§ **Directions for this task**
Among the entries below, find every line that contains the string "pixels", then copy it.

(Supplied material begins)

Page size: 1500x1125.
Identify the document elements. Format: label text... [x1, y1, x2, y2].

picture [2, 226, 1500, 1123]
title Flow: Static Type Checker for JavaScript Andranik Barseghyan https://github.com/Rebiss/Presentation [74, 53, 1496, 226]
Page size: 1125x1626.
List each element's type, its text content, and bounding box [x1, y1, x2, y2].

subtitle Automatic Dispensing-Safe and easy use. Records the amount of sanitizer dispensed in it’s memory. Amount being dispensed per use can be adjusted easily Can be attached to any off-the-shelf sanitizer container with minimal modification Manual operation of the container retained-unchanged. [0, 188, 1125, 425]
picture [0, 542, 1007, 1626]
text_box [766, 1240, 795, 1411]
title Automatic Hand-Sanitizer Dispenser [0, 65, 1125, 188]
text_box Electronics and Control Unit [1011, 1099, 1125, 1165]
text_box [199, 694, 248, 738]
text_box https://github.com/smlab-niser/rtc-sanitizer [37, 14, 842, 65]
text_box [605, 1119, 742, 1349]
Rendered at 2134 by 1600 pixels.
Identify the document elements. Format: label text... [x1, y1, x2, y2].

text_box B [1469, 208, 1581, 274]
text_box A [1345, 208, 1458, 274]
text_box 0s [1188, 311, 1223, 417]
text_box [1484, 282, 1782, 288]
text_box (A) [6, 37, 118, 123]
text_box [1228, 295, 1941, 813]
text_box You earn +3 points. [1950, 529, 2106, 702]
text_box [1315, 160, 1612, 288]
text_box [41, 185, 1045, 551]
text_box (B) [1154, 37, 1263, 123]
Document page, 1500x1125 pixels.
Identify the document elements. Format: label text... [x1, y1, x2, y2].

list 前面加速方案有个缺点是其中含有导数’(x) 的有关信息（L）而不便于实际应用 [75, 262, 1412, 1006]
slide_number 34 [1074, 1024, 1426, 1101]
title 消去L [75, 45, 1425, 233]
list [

(Supplied material ends)

§ **Solution to this exercise**
Rendered at 2134 by 1600 pixels.
Document page, 1500x1125 pixels.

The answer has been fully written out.